(Dataset excerpts)
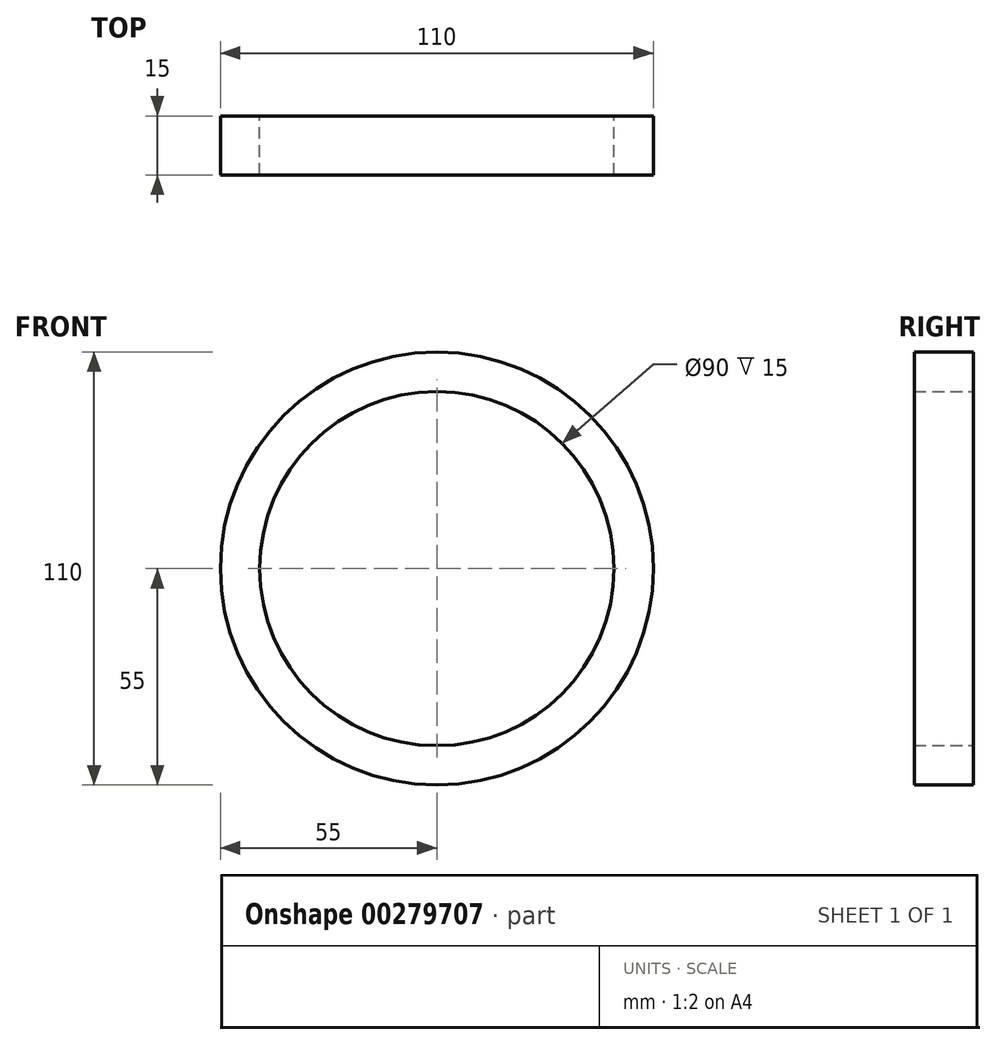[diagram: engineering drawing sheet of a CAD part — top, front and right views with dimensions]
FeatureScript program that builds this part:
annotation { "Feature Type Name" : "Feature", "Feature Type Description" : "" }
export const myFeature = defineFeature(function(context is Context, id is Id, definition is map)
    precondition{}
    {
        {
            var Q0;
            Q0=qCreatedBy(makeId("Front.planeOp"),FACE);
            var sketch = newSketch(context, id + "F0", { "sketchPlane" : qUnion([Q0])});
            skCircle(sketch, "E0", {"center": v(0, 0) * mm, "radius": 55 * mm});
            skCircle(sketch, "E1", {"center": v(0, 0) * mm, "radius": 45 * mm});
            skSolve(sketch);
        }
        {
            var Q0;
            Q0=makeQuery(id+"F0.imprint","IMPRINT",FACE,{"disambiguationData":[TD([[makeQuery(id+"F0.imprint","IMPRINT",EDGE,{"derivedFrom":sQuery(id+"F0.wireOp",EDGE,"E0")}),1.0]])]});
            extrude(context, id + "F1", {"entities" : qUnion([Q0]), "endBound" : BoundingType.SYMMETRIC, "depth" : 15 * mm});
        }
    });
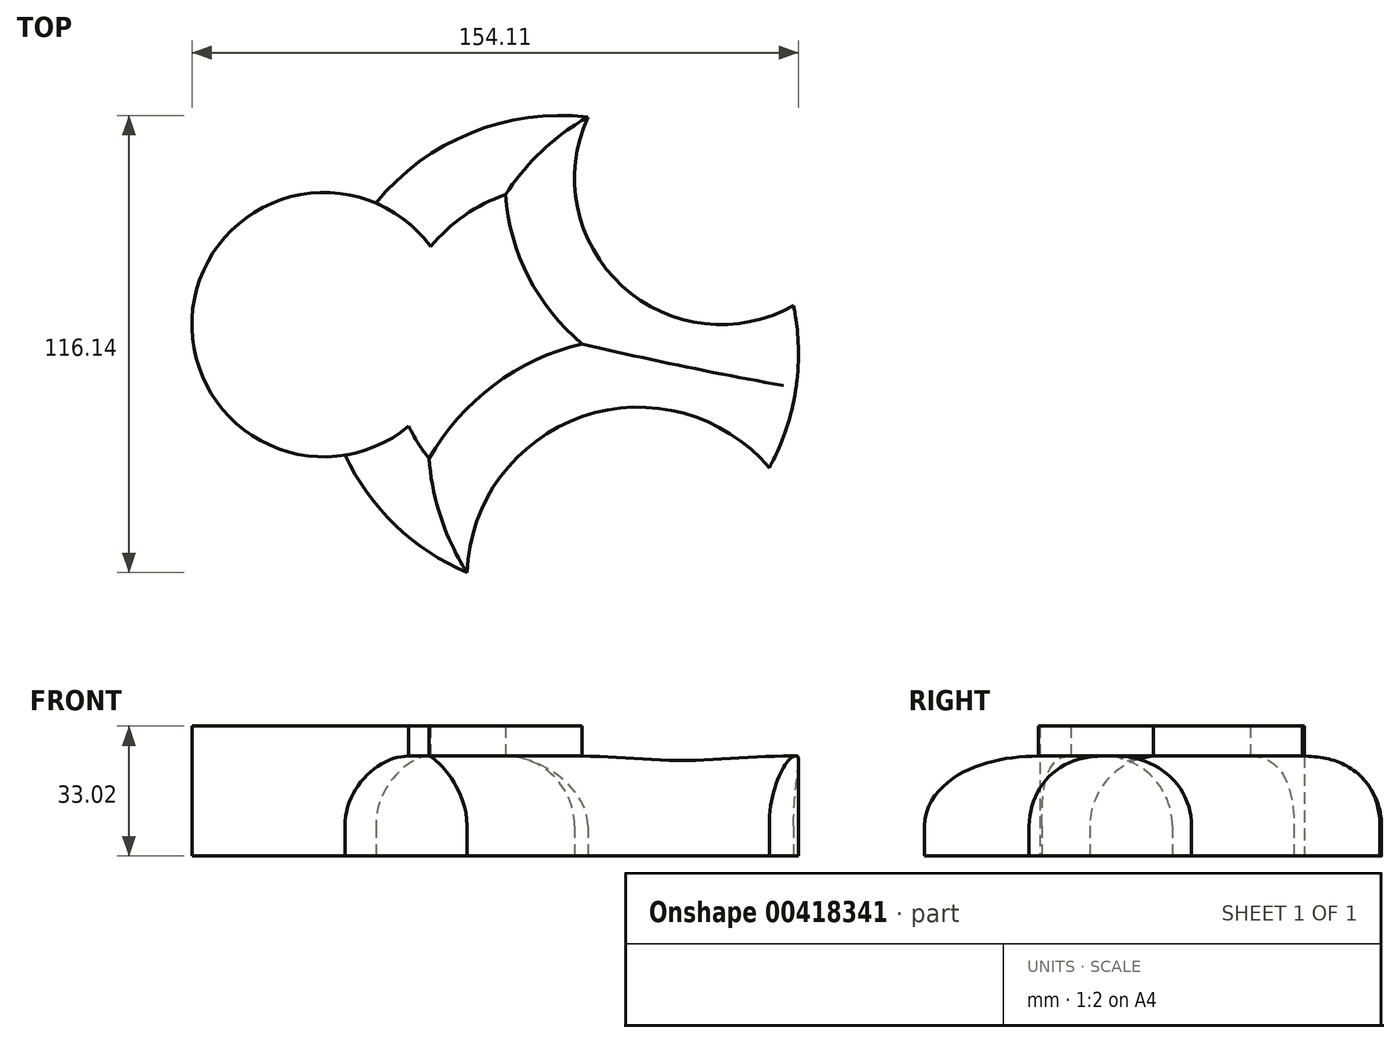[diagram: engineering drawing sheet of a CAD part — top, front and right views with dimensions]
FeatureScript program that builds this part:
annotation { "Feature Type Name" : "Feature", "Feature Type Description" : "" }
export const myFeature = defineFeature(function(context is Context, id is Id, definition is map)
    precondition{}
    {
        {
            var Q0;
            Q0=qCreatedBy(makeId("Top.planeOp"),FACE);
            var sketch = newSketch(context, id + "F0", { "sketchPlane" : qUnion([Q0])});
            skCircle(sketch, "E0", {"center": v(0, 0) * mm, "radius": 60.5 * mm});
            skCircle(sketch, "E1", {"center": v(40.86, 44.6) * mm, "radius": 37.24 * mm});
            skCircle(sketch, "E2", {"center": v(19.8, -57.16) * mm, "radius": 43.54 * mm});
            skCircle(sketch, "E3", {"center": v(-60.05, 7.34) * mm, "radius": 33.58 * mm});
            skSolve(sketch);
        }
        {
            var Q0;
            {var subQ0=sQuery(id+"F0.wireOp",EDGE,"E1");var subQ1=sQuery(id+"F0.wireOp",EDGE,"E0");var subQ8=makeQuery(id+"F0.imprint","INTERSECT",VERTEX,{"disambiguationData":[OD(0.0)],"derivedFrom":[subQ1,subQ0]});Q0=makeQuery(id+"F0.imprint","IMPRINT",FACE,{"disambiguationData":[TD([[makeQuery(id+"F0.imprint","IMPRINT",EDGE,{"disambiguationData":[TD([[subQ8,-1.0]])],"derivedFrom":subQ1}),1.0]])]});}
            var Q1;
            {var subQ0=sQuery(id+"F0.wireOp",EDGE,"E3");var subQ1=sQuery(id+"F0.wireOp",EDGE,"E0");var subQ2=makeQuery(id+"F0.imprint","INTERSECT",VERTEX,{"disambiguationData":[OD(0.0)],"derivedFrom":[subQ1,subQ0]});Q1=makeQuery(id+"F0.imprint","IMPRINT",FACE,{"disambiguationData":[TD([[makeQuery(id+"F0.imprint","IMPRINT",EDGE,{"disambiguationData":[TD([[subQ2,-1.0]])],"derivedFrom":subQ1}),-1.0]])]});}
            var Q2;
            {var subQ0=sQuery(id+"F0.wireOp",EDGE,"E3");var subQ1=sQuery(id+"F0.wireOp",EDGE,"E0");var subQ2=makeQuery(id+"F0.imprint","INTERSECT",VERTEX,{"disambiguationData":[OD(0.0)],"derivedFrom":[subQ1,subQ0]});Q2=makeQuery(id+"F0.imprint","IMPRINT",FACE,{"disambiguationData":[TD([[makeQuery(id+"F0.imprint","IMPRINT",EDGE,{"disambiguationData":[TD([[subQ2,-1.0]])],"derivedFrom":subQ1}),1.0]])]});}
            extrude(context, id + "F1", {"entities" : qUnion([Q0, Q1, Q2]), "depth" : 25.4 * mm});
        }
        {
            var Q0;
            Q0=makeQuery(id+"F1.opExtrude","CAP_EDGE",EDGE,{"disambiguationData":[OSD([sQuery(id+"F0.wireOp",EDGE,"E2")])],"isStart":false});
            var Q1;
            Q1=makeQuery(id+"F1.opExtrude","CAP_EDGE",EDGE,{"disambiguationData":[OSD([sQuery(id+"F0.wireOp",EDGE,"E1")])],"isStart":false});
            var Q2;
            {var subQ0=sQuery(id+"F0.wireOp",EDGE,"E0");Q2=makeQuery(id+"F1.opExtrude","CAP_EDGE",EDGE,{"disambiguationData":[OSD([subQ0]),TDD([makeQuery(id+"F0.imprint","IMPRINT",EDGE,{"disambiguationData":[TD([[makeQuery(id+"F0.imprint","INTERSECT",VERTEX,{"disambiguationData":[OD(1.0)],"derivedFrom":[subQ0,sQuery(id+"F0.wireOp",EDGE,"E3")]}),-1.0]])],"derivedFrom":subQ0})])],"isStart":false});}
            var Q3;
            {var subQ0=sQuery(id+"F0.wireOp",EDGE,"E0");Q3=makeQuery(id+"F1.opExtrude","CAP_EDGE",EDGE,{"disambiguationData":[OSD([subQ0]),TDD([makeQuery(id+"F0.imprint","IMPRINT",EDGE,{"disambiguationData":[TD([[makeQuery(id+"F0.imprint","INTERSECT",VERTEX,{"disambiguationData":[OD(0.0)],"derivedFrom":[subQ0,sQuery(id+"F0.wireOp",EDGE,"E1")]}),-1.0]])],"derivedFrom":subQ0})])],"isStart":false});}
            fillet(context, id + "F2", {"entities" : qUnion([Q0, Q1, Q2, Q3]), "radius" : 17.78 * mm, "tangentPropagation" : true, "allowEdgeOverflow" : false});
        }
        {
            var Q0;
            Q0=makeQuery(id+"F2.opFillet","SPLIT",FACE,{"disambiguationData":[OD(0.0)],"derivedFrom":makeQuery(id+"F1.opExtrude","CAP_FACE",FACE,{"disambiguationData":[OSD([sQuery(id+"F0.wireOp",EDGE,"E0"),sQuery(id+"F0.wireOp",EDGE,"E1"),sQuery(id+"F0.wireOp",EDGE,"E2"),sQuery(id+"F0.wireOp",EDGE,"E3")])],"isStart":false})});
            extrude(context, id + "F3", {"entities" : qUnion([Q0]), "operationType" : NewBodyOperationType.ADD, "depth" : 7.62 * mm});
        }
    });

Work to do:
Give every line of the material above as a numbered list, skipping any blank lines and omitting the pictures.

Final result:
1. [diagram: engineering drawing sheet of a CAD part — top, front and right views with dimensions]
2. FeatureScript program that builds this part:
3. annotation { "Feature Type Name" : "Feature", "Feature Type Description" : "" }
4. export const myFeature = defineFeature(function(context is Context, id is Id, definition is map)
5.     precondition{}
6.     {
7.         {
8.             var Q0;
9.             Q0=qCreatedBy(makeId("Front.planeOp"),FACE);
10.             var sketch = newSketch(context, id + "F0", { "sketchPlane" : qUnion([Q0])});
11.             skCircle(sketch, "E0", {"center": v(0, 0) * mm, "radius": 55 * mm});
12.             skCircle(sketch, "E1", {"center": v(0, 0) * mm, "radius": 45 * mm});
13.             skSolve(sketch);
14.         }
15.         {
16.             var Q0;
17.             Q0=makeQuery(id+"F0.imprint","IMPRINT",FACE,{"disambiguationData":[TD([[makeQuery(id+"F0.imprint","IMPRINT",EDGE,{"derivedFrom":sQuery(id+"F0.wireOp",EDGE,"E0")}),1.0]])]});
18.             extrude(context, id + "F1", {"entities" : qUnion([Q0]), "endBound" : BoundingType.SYMMETRIC, "depth" : 15 * mm});
19.         }
20.     });
21. [diagram: engineering drawing sheet of a CAD part — top, front and right views with dimensions]
22. FeatureScript program that builds this part:
23. annotation { "Feature Type Name" : "Feature", "Feature Type Description" : "" }
24. export const myFeature = defineFeature(function(context is Context, id is Id, definition is map)
25.     precondition{}
26.     {
27.         {
28.             var Q0;
29.             Q0=qCreatedBy(makeId("Top.planeOp"),FACE);
30.             var sketch = newSketch(context, id + "F0", { "sketchPlane" : qUnion([Q0])});
31.             skCircle(sketch, "E0", {"center": v(0, 0) * mm, "radius": 60.5 * mm});
32.             skCircle(sketch, "E1", {"center": v(40.86, 44.6) * mm, "radius": 37.24 * mm});
33.             skCircle(sketch, "E2", {"center": v(19.8, -57.16) * mm, "radius": 43.54 * mm});
34.             skCircle(sketch, "E3", {"center": v(-60.05, 7.34) * mm, "radius": 33.58 * mm});
35.             skSolve(sketch);
36.         }
37.         {
38.             var Q0;
39.             {var subQ0=sQuery(id+"F0.wireOp",EDGE,"E1");var subQ1=sQuery(id+"F0.wireOp",EDGE,"E0");var subQ8=makeQuery(id+"F0.imprint","INTERSECT",VERTEX,{"disambiguationData":[OD(0.0)],"derivedFrom":[subQ1,subQ0]});Q0=makeQuery(id+"F0.imprint","IMPRINT",FACE,{"disambiguationData":[TD([[makeQuery(id+"F0.imprint","IMPRINT",EDGE,{"disambiguationData":[TD([[subQ8,-1.0]])],"derivedFrom":subQ1}),1.0]])]});}
40.             var Q1;
41.             {var subQ0=sQuery(id+"F0.wireOp",EDGE,"E3");var subQ1=sQuery(id+"F0.wireOp",EDGE,"E0");var subQ2=makeQuery(id+"F0.imprint","INTERSECT",VERTEX,{"disambiguationData":[OD(0.0)],"derivedFrom":[subQ1,subQ0]});Q1=makeQuery(id+"F0.imprint","IMPRINT",FACE,{"disambiguationData":[TD([[makeQuery(id+"F0.imprint","IMPRINT",EDGE,{"disambiguationData":[TD([[subQ2,-1.0]])],"derivedFrom":subQ1}),-1.0]])]});}
42.             var Q2;
43.             {var subQ0=sQuery(id+"F0.wireOp",EDGE,"E3");var subQ1=sQuery(id+"F0.wireOp",EDGE,"E0");var subQ2=makeQuery(id+"F0.imprint","INTERSECT",VERTEX,{"disambiguationData":[OD(0.0)],"derivedFrom":[subQ1,subQ0]});Q2=makeQuery(id+"F0.imprint","IMPRINT",FACE,{"disambiguationData":[TD([[makeQuery(id+"F0.imprint","IMPRINT",EDGE,{"disambiguationData":[TD([[subQ2,-1.0]])],"derivedFrom":subQ1}),1.0]])]});}
44.             extrude(context, id + "F1", {"entities" : qUnion([Q0, Q1, Q2]), "depth" : 25.4 * mm});
45.         }
46.         {
47.             var Q0;
48.             Q0=makeQuery(id+"F1.opExtrude","CAP_EDGE",EDGE,{"disambiguationData":[OSD([sQuery(id+"F0.wireOp",EDGE,"E2")])],"isStart":false});
49.             var Q1;
50.             Q1=makeQuery(id+"F1.opExtrude","CAP_EDGE",EDGE,{"disambiguationData":[OSD([sQuery(id+"F0.wireOp",EDGE,"E1")])],"isStart":false});
51.             var Q2;
52.             {var subQ0=sQuery(id+"F0.wireOp",EDGE,"E0");Q2=makeQuery(id+"F1.opExtrude","CAP_EDGE",EDGE,{"disambiguationData":[OSD([subQ0]),TDD([makeQuery(id+"F0.imprint","IMPRINT",EDGE,{"disambiguationData":[TD([[makeQuery(id+"F0.imprint","INTERSECT",VERTEX,{"disambiguationData":[OD(1.0)],"derivedFrom":[subQ0,sQuery(id+"F0.wireOp",EDGE,"E3")]}),-1.0]])],"derivedFrom":subQ0})])],"isStart":false});}
53.             var Q3;
54.             {var subQ0=sQuery(id+"F0.wireOp",EDGE,"E0");Q3=makeQuery(id+"F1.opExtrude","CAP_EDGE",EDGE,{"disambiguationData":[OSD([subQ0]),TDD([makeQuery(id+"F0.imprint","IMPRINT",EDGE,{"disambiguationData":[TD([[makeQuery(id+"F0.imprint","INTERSECT",VERTEX,{"disambiguationData":[OD(0.0)],"derivedFrom":[subQ0,sQuery(id+"F0.wireOp",EDGE,"E1")]}),-1.0]])],"derivedFrom":subQ0})])],"isStart":false});}
55.             fillet(context, id + "F2", {"entities" : qUnion([Q0, Q1, Q2, Q3]), "radius" : 17.78 * mm, "tangentPropagation" : true, "allowEdgeOverflow" : false});
56.         }
57.         {
58.             var Q0;
59.             Q0=makeQuery(id+"F2.opFillet","SPLIT",FACE,{"disambiguationData":[OD(0.0)],"derivedFrom":makeQuery(id+"F1.opExtrude","CAP_FACE",FACE,{"disambiguationData":[OSD([sQuery(id+"F0.wireOp",EDGE,"E0"),sQuery(id+"F0.wireOp",EDGE,"E1"),sQuery(id+"F0.wireOp",EDGE,"E2"),sQuery(id+"F0.wireOp",EDGE,"E3")])],"isStart":false})});
60.             extrude(context, id + "F3", {"entities" : qUnion([Q0]), "operationType" : NewBodyOperationType.ADD, "depth" : 7.62 * mm});
61.         }
62.     });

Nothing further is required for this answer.